Kentuckians on public insurance such as Medicaid used ERs more often after full implementation of the Affordable Care Act

Use of emergency rooms was expected to decrease after the implementation of the Patient Protection and Affordable Care Act, but it rose among people with public insurance such as Medicaid, according to a report for the Foundation for a Healthy Kentucky.

One in four Kentuckians in 2015 said they had visited an ER in the past year, about the same proportion as before the ACA was implemented in 2014. The 25.5 percent rate was “significantly higher” than the national rate of 18.3 percent, said the report by the State Health Access Data Assistance Center at the University of Minnesota.

Among people with public insurance, the ER usage rate rose to 41.3 percent from 34.5 percent. Among those with private insurance, it fell to 15.2 percent from 17.4 percent.

Supporters of the law said that as more people became insured, the more likely it would be that they would find a medical home to meet their health-care needs. “One of the benefits supporters hoped would result from the ACA was reduced use of ERs, where treatment is a lot more expensive,” Foundation CEO Ben Chandler said in a news release. “What we found is that ER visits declined for several months after the ACA first went into effect, but then they rose again.”

The study found that since the implementation of the ACA in 2014, the total number of ER visits dropped during the first three quarters of 2014 and then rose to a level in 2016 that was 4.5 percent higher than in 2012.

The survey asked Kentuckians why they went to the ER. Nearly three in 10 said they went because of a medical emergency. About the same number said they went because no other facilities were open when they needed care. Only 3 percent used the ER because they didn’t have a regular doctor; another 3 percent said they used the ER because it was close by. Seven percent said they went because their doctor told them to, and 3 percent said they were taken by an ambulance.

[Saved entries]
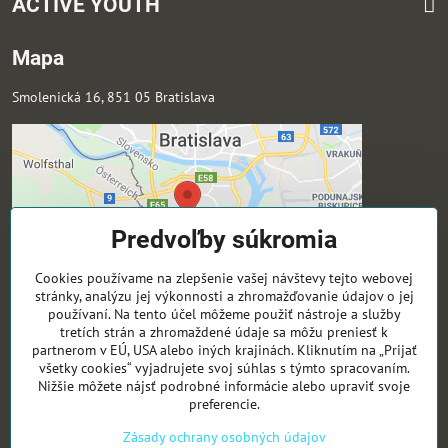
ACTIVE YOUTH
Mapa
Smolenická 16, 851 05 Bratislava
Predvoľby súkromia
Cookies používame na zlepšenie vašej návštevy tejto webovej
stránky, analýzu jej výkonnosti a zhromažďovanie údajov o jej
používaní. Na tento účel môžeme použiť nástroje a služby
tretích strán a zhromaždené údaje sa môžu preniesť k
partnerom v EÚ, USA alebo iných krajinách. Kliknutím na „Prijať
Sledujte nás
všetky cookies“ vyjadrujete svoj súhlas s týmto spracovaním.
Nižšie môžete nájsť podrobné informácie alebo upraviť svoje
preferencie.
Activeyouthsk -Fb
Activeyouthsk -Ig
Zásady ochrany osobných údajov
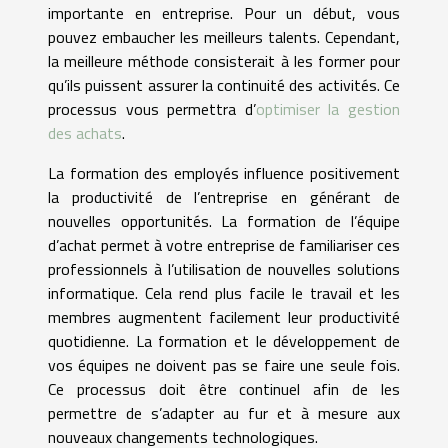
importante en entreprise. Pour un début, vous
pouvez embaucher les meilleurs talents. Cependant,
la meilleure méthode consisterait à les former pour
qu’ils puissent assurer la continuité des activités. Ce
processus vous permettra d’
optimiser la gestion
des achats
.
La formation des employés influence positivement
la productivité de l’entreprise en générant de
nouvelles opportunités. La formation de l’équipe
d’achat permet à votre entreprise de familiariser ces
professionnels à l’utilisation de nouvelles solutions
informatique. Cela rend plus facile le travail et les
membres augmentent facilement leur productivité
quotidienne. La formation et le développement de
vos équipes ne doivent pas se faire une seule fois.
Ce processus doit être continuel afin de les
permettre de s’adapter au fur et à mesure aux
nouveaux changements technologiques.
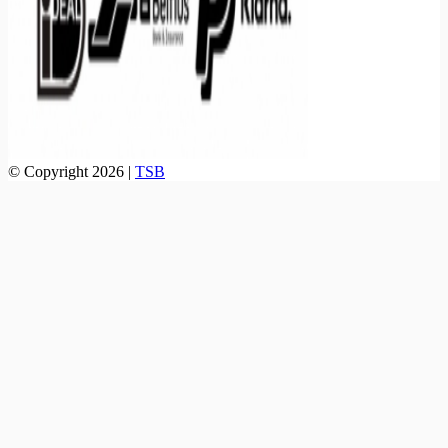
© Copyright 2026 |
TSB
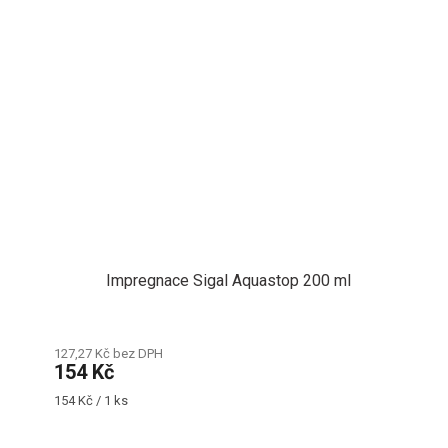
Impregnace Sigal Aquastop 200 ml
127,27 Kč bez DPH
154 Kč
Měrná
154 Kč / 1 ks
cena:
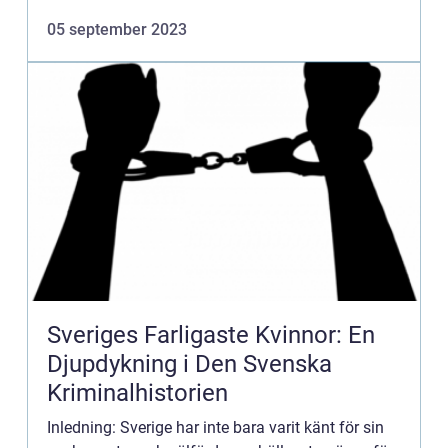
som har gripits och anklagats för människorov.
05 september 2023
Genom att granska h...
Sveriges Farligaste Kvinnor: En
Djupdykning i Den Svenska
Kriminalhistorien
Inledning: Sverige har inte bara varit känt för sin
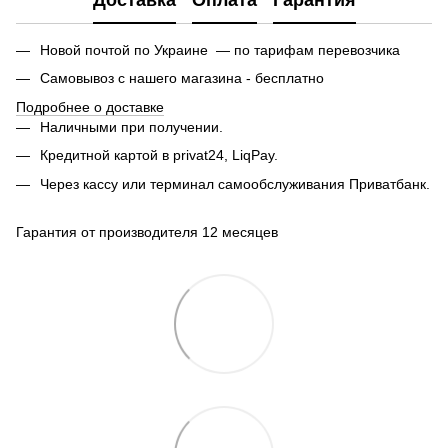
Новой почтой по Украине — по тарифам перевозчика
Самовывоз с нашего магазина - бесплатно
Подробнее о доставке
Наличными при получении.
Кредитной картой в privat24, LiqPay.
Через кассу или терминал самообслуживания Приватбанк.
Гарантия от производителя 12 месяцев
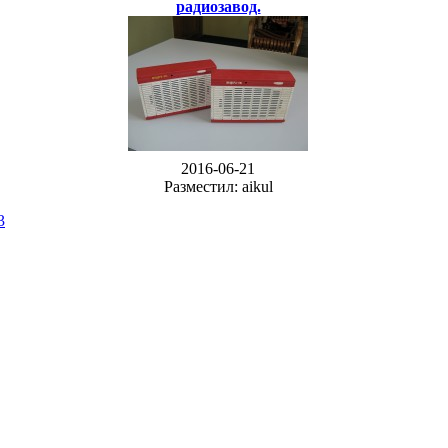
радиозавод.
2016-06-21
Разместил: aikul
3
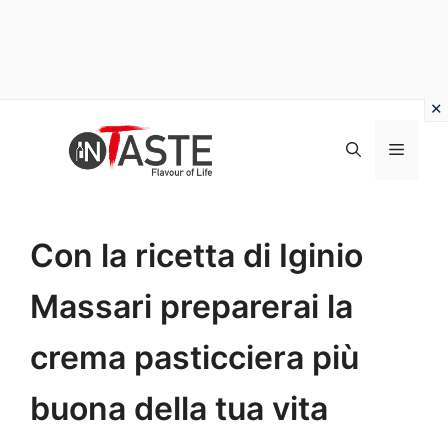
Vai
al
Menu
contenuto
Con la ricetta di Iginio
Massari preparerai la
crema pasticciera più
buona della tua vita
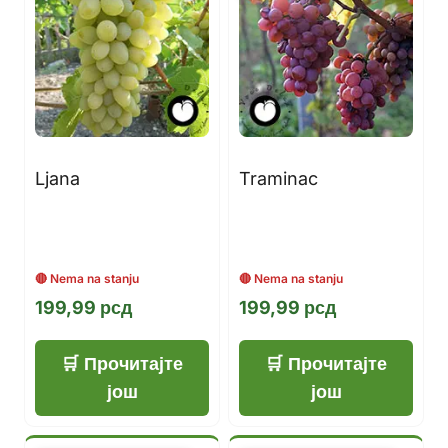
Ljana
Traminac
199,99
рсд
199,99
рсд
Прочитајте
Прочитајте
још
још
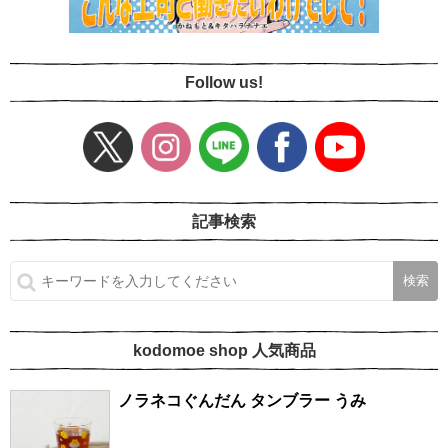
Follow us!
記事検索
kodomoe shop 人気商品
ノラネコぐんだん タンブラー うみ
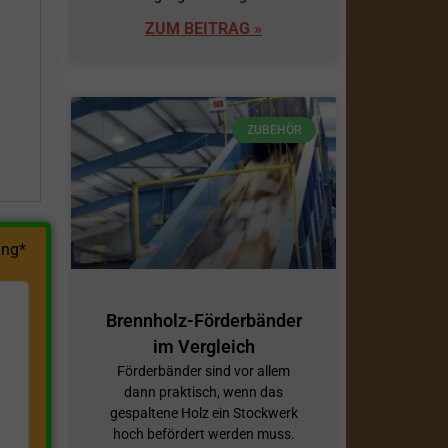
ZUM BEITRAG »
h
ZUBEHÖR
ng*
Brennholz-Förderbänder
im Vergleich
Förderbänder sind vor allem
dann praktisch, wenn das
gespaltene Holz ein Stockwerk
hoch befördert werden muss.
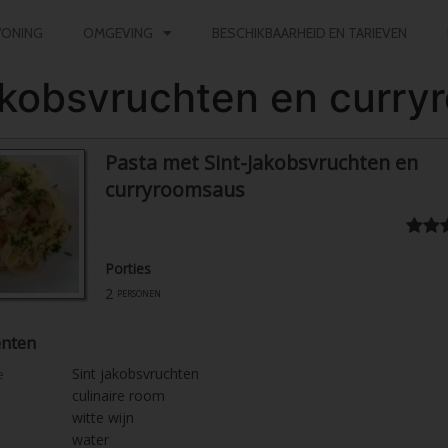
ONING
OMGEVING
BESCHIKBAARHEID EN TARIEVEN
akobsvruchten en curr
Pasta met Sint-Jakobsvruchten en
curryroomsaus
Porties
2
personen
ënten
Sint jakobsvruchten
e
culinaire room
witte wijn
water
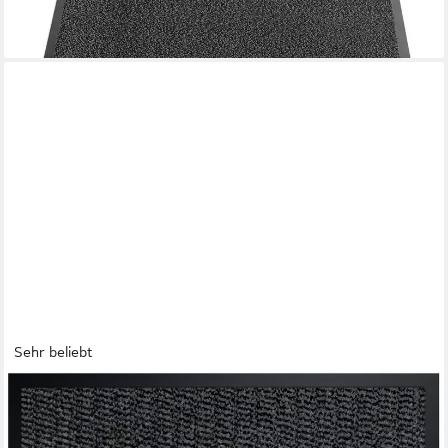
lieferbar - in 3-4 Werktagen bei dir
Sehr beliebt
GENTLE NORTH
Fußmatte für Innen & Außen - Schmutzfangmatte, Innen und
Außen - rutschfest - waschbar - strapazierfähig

## Task list:
A – Give again, word for word, the part of the article on Kentucky emergency room use that opens with the words containing "Among people with public insurance, the" and closes with "from 17.4 percent.".
B – Decide whether each statement below agrees with the article on Kentucky emergency room use. Answer yes or no, and quote the words from the article that settle it.
(i) The emergency room usage rate fell among Kentuckians with private insurance.
(ii) Kentucky's 2015 emergency room usage rate was lower than the national rate.
(iii) Seven percent of those surveyed went to the emergency room because they didn't have a regular doctor.
C – Pick up the article on Kentucky emergency room use after its last sentence and continue writing it.

## Task answers:
A –
Among people with public insurance, the ER usage rate rose to 41.3 percent from 34.5 percent. Among those with private insurance, it fell to 15.2 percent from 17.4 percent.

B –
(i) Yes: "Among those with private insurance, it fell to 15.2 percent from 17.4 percent."
(ii) No: "The 25.5 percent rate was “significantly higher” than the national rate of 18.3 percent"
(iii) No: "Only 3 percent used the ER because they didn’t have a regular doctor"

C –
“The explanations are multifaceted, but it turns out Kentuckians had some very rational reasons for heading to the ER,” Chandler said. “The bottom line is that many of the benefits of having insurance coverage for the first time in life will take a while to play out, and that’s certainly the case with ER use.”

For hospitals, the difference is that they are being paid for many ER visits because more patients have insurance. Kentucky has had the largest drop in the number of uninsured in the nation since the ACA, dropping from 20.4 percent in 2013 to 7.8 percent in 2016, according to Gallup.

The study found that the proportion of ER visits that hospitals reported as charity care or self-pay dropped from 23 percent in 2012 to less than 6 percent by the third quarter of 2016. Meanwhile, visits covered by Medicaid rose from almost one-third in 2012 to almost half in 2015 and 2016.

“Hospitals have benefited from the ACA because they’re having to eat less of the cost of caring for uninsured Kentuckians,” Chandler said. “That’s especially important for smaller, rural hospitals.”

The report, “Emergency Department Utilization in Kentucky,” is part of the foundation’s ongoing study of the impact of the ACA in Kentucky.